L’autel qu’on illumine somptueusement les jours de fête, n’est pas du tout conforme à la tradition. Malgré les ex-voto qui l’accompagnent, malgré les petites bougies allumées dont les flammes vacillent dans des verres rouges, cette statue fait partie de celle qui accepte des vœux que l’on refuse à côté.

Un peu plus loin, au delà du parc, se trouve un autre autel peu ordinaire, parmi les plus beaux que j’ai vus dans ma vie... En outre, je peux presque affirmer qu’il est unique en son genre, puisqu’il s’agit d’un « autel aquatique »...

Imaginez une source pleine d’eau vive qui sert de refuge à une faune marine de poissons, coquillages et éponges. Il y a des coraux, des hippocampes et des étoiles de mer. Dans ce bassin, flottant pour l’éternité, on trouve un voilier, en bois sculpté par un marin dévot, et un cuirassé britannique, gris plomb, portant le nom de Southampton. S’y trouvent également quelques embarcations de moindre importance... Mais tout ce convoi n’est là que pour servir d’escorte à la pièce maîtresse de cet océan en miniature ; une barque en bois, dans laquelle voguent, les mains jointes, les trois Jean de la plus populaire des prières créoles, Jean l’Indien, Jean la Haine et Jean l’Esclave.
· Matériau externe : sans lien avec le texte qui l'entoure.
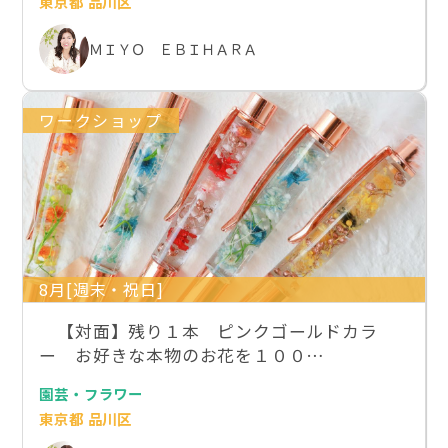
東京都 品川区
ＭＩＹＯ ＥＢＩＨＡＲＡ
ワークショップ
8月[週末・祝日]
【対面】残り１本 ピンクゴールドカラ
ー お好きな本物のお花を１００…
園芸・フラワー
東京都 品川区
Au-delà de ce paysage aquatique enfermé dans une pièce, on distingue un double autel soutenu par des colonnes salomoniques et orné de deux anges de style baroque, les mains chargées de guirlandes de fleurs. À l’étage inférieur se trouve une grande Vierge de la Charité ornée d’ une somptueuse coiffe. À l’étage supérieur, une vierge de Regla, de la même taille que la précédente, domine de son autorité tout un monde prodigieusement maritime, qui enferme en lui-même, comme un petit univers, tous les éléments de la poésie moderne.

Au pied de cet extraordinaire autel, qui mesure plus de trois mètres de haut, j’ai pu écouter, il y a un an, les plus admirables battements de tambours batà que j’ai eu le privilège de connaître durant mes longues années de pérégrinations dans le folklore afro cubain...

À quelques mètres se trouve un autre autel, dédié à sainte Barbe, déesse de la guerre, que les fidèles décorèrent avec des soldats de plomb, des tanks en jouets,des avions, des batteries antiaériennes et autant d’attributs guerriers ou décorations de couleur rouge - couleur rituelle de Chango- qu’il est possible de trouver...

Mais, où se trouve tout cela ? me demanderez-vous.
Laissez-vous guider par la curiosité. Celui qui est curieux ne s’ennuie jamais ici-bas. La curiosité ouvre toutes les portes et dévoile tous les mystères. Le tapis magique conduit à Regla (...).